[Job item] Reproduce word for word the passage of the entry below on colored libraries in Lexington's housing projects, starting at "Charlotte Court was" up to and including "Lexington Public Library.".

[Source document]
● ● ● ●
From NKAA, Notable Kentucky African Americans Database (main entry)

Colored Libraries in the Charlotte Court and Aspendale Housing Projects, Lexington, KY (Fayette County)

(start date: 1940) 

Charlotte Court was the first segregated housing projects in Lexington, KY. The completed complex had 52 apartment buildings in 1939, the year residents submitted a request to the Manchester Street Library for a colored branch to be established on the grounds of the housing projects. The request was accepted and the branch opened in March of 1940. It was the second colored library in Lexington [the Douglass Community Library opened in 1938]. The branch in the housing projects was managed by a separate library board made up of Negro members only. The library contained 250 duplicate books received from the Manchester Street Library. Both the Charlotte Court Colored Branch and the Manchester Street Library operated as an independent organization that was NOT connected to the Lexington Public Library.
● ● ● ●
[Information given]
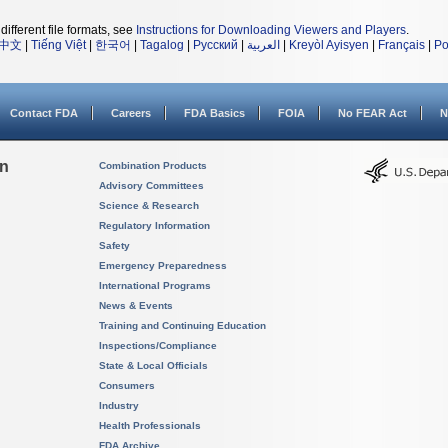
different file formats, see
Instructions for Downloading Viewers and Players
.
中文
|
Tiếng Việt
|
한국어
|
Tagalog
|
Русский
|
العربية
|
Kreyòl Ayisyen
|
Français
|
Po
Contact FDA
Careers
FDA Basics
FOIA
No FEAR Act
N
on
Combination Products
Advisory Committees
Science & Research
Regulatory Information
Safety
Emergency Preparedness
International Programs
News & Events
Training and Continuing Education
Inspections/Compliance
State & Local Officials
Consumers
Industry
Health Professionals
FDA Archive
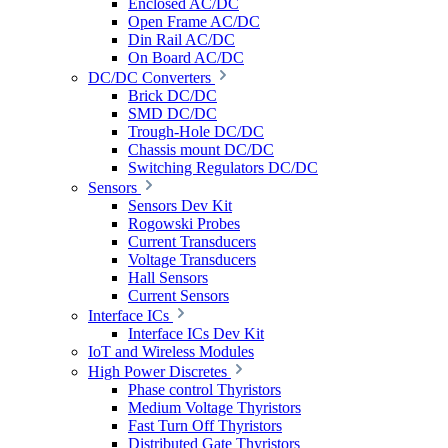
Enclosed AC/DC
Open Frame AC/DC
Din Rail AC/DC
On Board AC/DC
DC/DC Converters
Brick DC/DC
SMD DC/DC
Trough-Hole DC/DC
Chassis mount DC/DC
Switching Regulators DC/DC
Sensors
Sensors Dev Kit
Rogowski Probes
Current Transducers
Voltage Transducers
Hall Sensors
Current Sensors
Interface ICs
Interface ICs Dev Kit
IoT and Wireless Modules
High Power Discretes
Phase control Thyristors
Medium Voltage Thyristors
Fast Turn Off Thyristors
Distributed Gate Thyristors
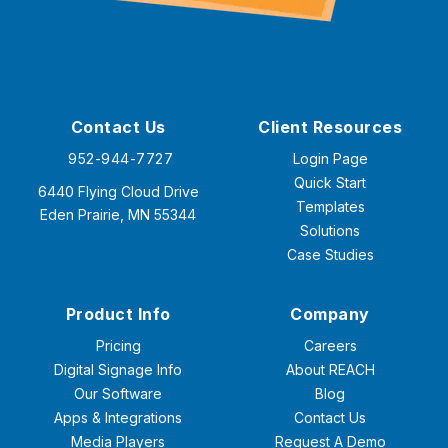
Contact Us
Client Resources
952-944-7727
Login Page
Quick Start
6440 Flying Cloud Drive
Templates
Eden Prairie, MN 55344
Solutions
Case Studies
Product Info
Company
Pricing
Careers
Digital Signage Info
About REACH
Our Software
Blog
Apps & Integrations
Contact Us
Media Players
Request A Demo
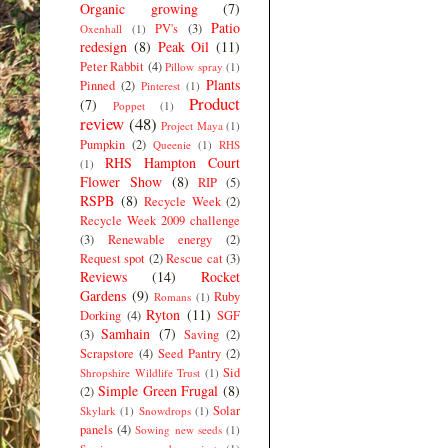
Organic growing
(7)
Patio
PV's
(3)
Oxenhall
(1)
redesign
(8)
Peak Oil
(11)
Peter Rabbit
(4)
Pillow spray
(1)
Plants
Pinned
(2)
Pinterest
(1)
Product
(7)
Poppet
(1)
review
(48)
Project Maya
(1)
Pumpkin
(2)
Queenie
(1)
RHS
RHS Hampton Court
(1)
Flower Show
(8)
RIP
(5)
RSPB
(8)
Recycle Week
(2)
Recycle Week 2009 challenge
(3)
Renewable energy
(2)
Request spot
(2)
Rescue cat
(3)
Reviews
(14)
Rocket
Gardens
(9)
Ruby
Romans
(1)
Ryton
(11)
Dorking
(4)
SGF
Samhain
(7)
(3)
Saving
(2)
Scrapstore
(4)
Seed Pantry
(2)
Sid
Shropshire Wildlife Trust
(1)
Simple Green Frugal
(8)
(2)
Solar
Skylark
(1)
Snowdrops
(1)
panels
(4)
Sowing new seeds
(1)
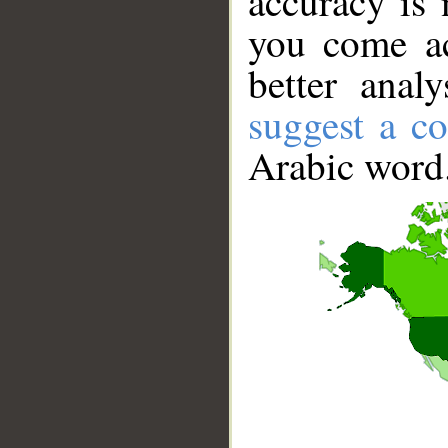
accuracy is 
you come ac
better anal
suggest a co
Arabic word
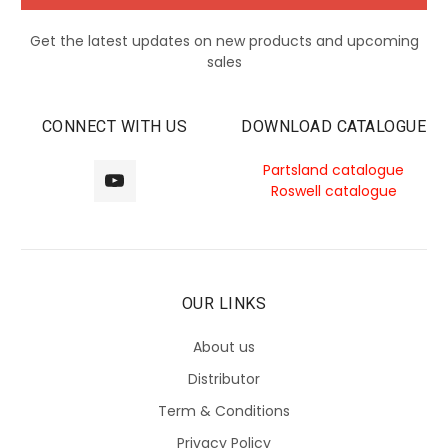
Get the latest updates on new products and upcoming
sales
CONNECT WITH US
DOWNLOAD CATALOGUE
Partsland catalogue
Roswell catalogue
OUR LINKS
About us
Distributor
Term & Conditions
Privacy Policy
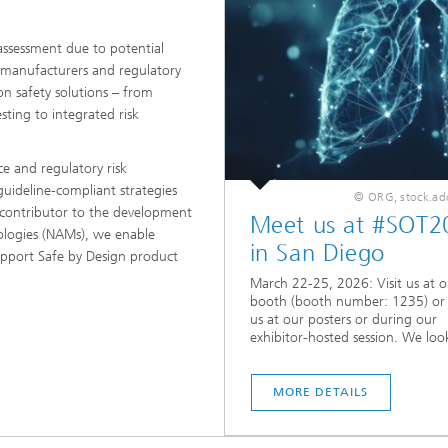
assessment due to potential
 manufacturers and regulatory
on safety solutions – from
sting to integrated risk
ce and regulatory risk
uideline-compliant strategies
© ORG, stock.a
e contributor to the development
Meet us at #SOT2
logies (NAMs), we enable
in San Diego
upport Safe by Design product
March 22-25, 2026: Visit us at o
booth (booth number: 1235) or
us at our posters or during our
exhibitor-hosted session. We look
MORE DETAILS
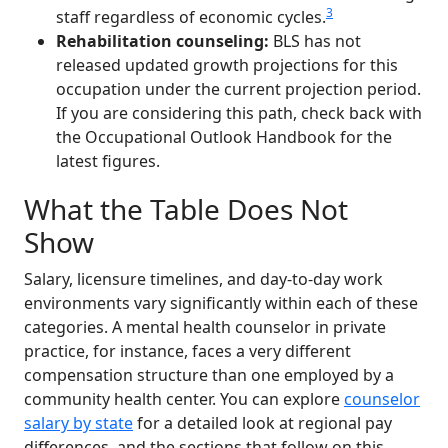
3
staff regardless of economic cycles.
Rehabilitation counseling:
BLS has not
released updated growth projections for this
occupation under the current projection period.
If you are considering this path, check back with
the Occupational Outlook Handbook for the
latest figures.
What the Table Does Not
Show
Salary, licensure timelines, and day-to-day work
environments vary significantly within each of these
categories. A mental health counselor in private
practice, for instance, faces a very different
compensation structure than one employed by a
community health center. You can explore
counselor
salary by state
for a detailed look at regional pay
differences, and the sections that follow on this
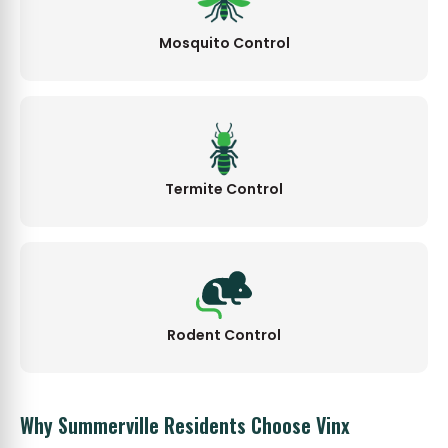
Mosquito Control
Termite Control
Rodent Control
Why Summerville Residents Choose Vinx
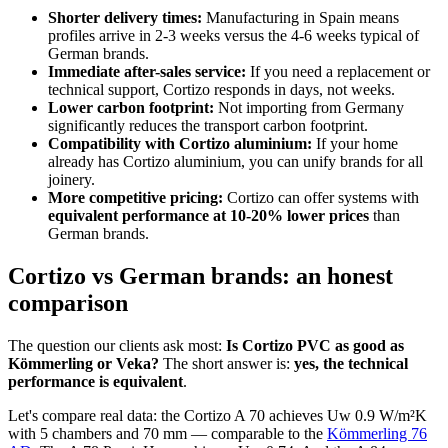
Shorter delivery times:
Manufacturing in Spain means
profiles arrive in 2-3 weeks versus the 4-6 weeks typical of
German brands.
Immediate after-sales service:
If you need a replacement or
technical support, Cortizo responds in days, not weeks.
Lower carbon footprint:
Not importing from Germany
significantly reduces the transport carbon footprint.
Compatibility with Cortizo aluminium:
If your home
already has Cortizo aluminium, you can unify brands for all
joinery.
More competitive pricing:
Cortizo can offer systems with
equivalent performance at 10-20% lower prices
than
German brands.
Cortizo vs German brands: an honest
comparison
The question our clients ask most:
Is Cortizo PVC as good as
Kömmerling or Veka?
The short answer is:
yes, the technical
performance is equivalent
.
Let's compare real data: the Cortizo A 70 achieves Uw 0.9 W/m²K
with 5 chambers and 70 mm — comparable to the
Kömmerling 76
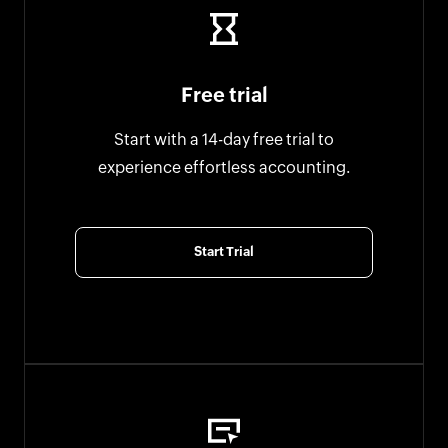
Free trial
Start with a 14-day free trial to
experience effortless accounting.
Start Trial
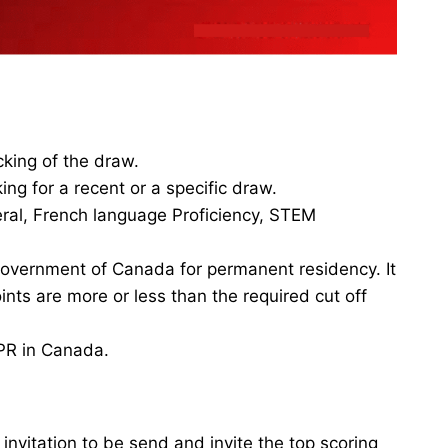
king of the draw.
ng for a recent or a specific draw.
eral, French language Proficiency, STEM
 government of Canada for permanent residency. It
nts are more or less than the required cut off
 PR in Canada.
nvitation to be send and invite the top scoring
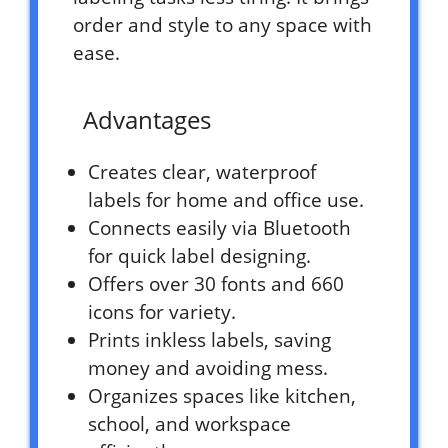
order and style to any space with
ease.
Advantages
Creates clear, waterproof
labels for home and office use.
Connects easily via Bluetooth
for quick label designing.
Offers over 30 fonts and 660
icons for variety.
Prints inkless labels, saving
money and avoiding mess.
Organizes spaces like kitchen,
school, and workspace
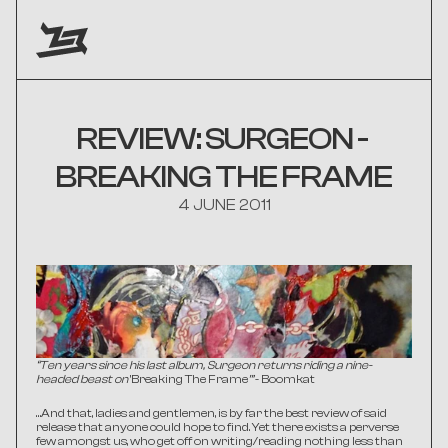
REVIEW: SURGEON - 
BREAKING THE FRAME
4 JUNE 2011
“Ten years since his last album, Surgeon returns riding a nine-
headed beast on 
'Breaking The Frame
’” 
- Boomkat
…And that, ladies and gentlemen, is by far the best review of said 
release that anyone could hope to find. Yet there exists a perverse 
few amongst us, who get off on writing/reading nothing less than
● ● ● ●
[Answer to the problem]
Charlotte Court was the first segregated housing projects in Lexington, KY. The completed complex had 52 apartment buildings in 1939, the year residents submitted a request to the Manchester Street Library for a colored branch to be established on the grounds of the housing projects. The request was accepted and the branch opened in March of 1940. It was the second colored library in Lexington [the Douglass Community Library opened in 1938]. The branch in the housing projects was managed by a separate library board made up of Negro members only. The library contained 250 duplicate books received from the Manchester Street Library. Both the Charlotte Court Colored Branch and the Manchester Street Library operated as an independent organization that was NOT connected to the Lexington Public Library.